Nevertheless the evening continued and into another bar we went. Although this time it was our usual haunt! The Rose on Bedford's High Street. However this time there was no dancefloor! No DJ. No Disco. No Bumping and Grinding to be had! With several tables adorning the dancefloor area and disappointed to say the least we had one drink and then headed next door to another old favourite, a Yates! Hitting the dancefloor almost as soon as we got in there and having a good time as usual, we enjoyed being in each others company. Aside from the lack of bar staff and increasingly outrageous behaviour from some party-goers, I was having a good time. I think I had found my place for the evening - The four-person-deep bar in the background, dancefloor and lights everywhere and four Sminoff Ice for Six-Quid I had minimal complaints! Now yes, I acknowledge the fact that Sminoff Ice is something for the younger audience of a restaurant-come-bar but I am more broke than the Pigeon lady from Home Alone.
So as the moments drifted by in a hazzy-blur, I had noticed that a few faces had left in quite a rush. Where they went no-body knows but I have my suspicions?! Carrying on dancing and having a good time I noticed there was an altercation with one of the bouncers. Going over to see what was happening it was apparent my Mummy of the office (who has actually now left to go on to do bigger and better things but is still invited on nights out and so therefore still an integral part of my life) was being chucked out. Why? Because apparently she had been asked by a bouncer once before to put her heels back on as she had taken them off which was very common for my Office Mom!
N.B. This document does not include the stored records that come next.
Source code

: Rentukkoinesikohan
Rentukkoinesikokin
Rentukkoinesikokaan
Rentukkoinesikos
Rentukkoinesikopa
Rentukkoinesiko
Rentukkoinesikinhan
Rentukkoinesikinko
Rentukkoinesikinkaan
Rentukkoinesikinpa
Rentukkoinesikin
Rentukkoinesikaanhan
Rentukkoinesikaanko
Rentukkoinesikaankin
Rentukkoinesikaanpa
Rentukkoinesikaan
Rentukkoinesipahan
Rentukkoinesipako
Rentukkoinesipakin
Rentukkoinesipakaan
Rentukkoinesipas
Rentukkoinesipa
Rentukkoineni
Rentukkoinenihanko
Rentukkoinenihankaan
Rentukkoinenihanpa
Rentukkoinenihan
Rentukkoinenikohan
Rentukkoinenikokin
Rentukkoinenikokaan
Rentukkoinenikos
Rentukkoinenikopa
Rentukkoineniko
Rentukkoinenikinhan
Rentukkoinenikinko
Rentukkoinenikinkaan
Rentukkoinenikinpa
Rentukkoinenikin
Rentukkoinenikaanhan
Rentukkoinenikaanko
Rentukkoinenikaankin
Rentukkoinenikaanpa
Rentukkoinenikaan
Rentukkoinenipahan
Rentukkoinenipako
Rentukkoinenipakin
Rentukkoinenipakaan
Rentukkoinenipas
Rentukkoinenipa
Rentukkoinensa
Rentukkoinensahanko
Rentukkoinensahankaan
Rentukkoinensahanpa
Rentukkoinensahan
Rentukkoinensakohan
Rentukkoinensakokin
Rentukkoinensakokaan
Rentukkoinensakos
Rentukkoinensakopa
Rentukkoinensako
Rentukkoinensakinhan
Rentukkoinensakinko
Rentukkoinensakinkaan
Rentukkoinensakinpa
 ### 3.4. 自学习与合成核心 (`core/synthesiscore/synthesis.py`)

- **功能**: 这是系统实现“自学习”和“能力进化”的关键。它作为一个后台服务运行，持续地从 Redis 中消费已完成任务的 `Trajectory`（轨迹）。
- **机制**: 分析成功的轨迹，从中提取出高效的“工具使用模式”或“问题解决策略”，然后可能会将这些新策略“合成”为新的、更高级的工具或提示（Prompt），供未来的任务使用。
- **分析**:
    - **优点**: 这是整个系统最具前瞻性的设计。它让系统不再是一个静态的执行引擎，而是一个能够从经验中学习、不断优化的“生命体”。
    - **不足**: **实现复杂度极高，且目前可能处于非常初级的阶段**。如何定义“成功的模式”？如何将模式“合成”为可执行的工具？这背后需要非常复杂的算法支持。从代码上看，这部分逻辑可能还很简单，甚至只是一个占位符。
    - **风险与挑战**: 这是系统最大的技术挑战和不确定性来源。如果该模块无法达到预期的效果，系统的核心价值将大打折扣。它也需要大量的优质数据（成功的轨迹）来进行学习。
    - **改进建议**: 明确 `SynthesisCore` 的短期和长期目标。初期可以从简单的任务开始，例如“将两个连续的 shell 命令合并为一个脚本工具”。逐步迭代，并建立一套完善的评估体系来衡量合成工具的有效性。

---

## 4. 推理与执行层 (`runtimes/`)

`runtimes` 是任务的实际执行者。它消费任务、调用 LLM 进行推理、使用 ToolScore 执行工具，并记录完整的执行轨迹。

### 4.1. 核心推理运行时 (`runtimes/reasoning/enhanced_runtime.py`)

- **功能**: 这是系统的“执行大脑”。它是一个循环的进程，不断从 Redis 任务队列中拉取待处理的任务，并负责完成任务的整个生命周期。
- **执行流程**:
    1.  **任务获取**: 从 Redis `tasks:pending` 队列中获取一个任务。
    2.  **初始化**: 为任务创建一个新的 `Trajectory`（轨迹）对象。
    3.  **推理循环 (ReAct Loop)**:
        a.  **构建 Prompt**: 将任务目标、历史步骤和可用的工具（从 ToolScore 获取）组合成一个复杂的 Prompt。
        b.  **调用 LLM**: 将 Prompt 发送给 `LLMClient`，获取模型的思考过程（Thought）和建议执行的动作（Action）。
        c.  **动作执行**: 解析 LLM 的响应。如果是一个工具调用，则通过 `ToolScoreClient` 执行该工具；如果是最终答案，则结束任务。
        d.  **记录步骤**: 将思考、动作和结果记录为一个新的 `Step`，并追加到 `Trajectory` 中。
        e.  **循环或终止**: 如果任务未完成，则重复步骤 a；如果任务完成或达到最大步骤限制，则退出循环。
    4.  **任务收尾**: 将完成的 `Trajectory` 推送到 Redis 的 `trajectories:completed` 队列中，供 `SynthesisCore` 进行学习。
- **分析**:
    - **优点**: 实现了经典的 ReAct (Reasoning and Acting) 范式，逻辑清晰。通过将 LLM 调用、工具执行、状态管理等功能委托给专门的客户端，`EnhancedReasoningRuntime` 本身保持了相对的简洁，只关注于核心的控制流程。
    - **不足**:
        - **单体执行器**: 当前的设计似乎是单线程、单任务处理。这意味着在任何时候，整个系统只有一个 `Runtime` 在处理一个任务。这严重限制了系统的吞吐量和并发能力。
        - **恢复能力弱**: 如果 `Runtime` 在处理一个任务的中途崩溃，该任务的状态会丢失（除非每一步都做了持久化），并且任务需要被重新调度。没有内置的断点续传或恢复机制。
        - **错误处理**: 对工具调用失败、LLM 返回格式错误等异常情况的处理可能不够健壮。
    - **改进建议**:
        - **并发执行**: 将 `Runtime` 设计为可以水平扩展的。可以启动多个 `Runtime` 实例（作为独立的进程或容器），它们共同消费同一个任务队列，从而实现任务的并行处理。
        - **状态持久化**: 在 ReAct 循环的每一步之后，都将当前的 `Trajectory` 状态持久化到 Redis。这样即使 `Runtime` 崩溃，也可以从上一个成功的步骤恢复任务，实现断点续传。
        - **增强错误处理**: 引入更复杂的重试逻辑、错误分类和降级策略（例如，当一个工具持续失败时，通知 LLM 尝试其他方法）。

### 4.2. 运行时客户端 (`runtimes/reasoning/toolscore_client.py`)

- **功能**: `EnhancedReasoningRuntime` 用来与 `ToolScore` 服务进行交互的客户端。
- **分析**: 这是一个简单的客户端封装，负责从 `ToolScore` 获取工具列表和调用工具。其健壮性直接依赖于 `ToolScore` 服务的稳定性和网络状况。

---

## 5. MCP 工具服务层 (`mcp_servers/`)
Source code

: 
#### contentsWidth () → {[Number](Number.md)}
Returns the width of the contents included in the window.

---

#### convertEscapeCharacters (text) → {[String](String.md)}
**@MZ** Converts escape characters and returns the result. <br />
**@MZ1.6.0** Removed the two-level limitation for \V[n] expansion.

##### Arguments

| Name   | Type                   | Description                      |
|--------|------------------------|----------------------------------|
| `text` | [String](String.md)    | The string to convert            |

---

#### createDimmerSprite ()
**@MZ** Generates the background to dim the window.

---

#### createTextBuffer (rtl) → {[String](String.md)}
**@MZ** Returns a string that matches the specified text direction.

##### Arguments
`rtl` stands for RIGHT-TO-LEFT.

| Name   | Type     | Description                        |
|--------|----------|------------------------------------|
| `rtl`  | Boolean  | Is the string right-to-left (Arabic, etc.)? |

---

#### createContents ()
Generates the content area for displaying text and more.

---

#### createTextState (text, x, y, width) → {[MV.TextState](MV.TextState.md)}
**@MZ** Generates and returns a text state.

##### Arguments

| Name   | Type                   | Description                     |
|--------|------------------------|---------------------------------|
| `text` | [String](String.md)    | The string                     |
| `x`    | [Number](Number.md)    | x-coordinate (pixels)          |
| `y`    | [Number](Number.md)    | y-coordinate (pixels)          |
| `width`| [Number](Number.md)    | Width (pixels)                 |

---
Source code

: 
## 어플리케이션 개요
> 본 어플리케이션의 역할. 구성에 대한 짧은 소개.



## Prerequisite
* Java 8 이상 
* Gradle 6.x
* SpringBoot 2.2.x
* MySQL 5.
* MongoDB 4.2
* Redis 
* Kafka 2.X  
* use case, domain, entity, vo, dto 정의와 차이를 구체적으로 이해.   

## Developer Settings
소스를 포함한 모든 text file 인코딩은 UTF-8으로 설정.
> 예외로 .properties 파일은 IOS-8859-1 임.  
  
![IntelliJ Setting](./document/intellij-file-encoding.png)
Having none of it the bouncer chucked her out. At that point my Office Dad stepped in to explain in his drunken slur that is was not OK to do that and treat someone that way. And then he got chucked out. The guy who was leaving stepped in at this point, equally intoxicated as the last who tried it on and again, was escorted off site. And if they went we all did. So grabbing our things we headed to the rainy streets outside, putting a downer on everything.
But as if that wasn't enough, someone had stolen some coats belonging to Office Dad and the guy who was leaving. Becoming the mother of drunkards I took it upon myself to go back inside and look for them. Well that and the fact by this point I was the only one that wasn't barred. Coming back with nothing we continued onto the nightclub next door although with the night on such a southern turn it wasn't long before Mr. Warehouse and I called it a night. Reluctantly on my part as I still wanted to carry on, but the Boyfriends tooth was hurting him so it was probably best that we left together before I got annoyed at him for just moping in the corner.
The rest of the weekend pretty much has been wasted browsing holidays I am not going on and begrudging the fact that I am not somewhere in Europe right now talking to you as I try not to think of my desk tomorrow. And another bank holiday is over, the longest one we get every year, Easter, is over with and I did nothing but boil in my own annoyance and ordering our new arrival to go and poo. This time next year I will be somewhere other than Bedfordshire on Easter ... Trust Me!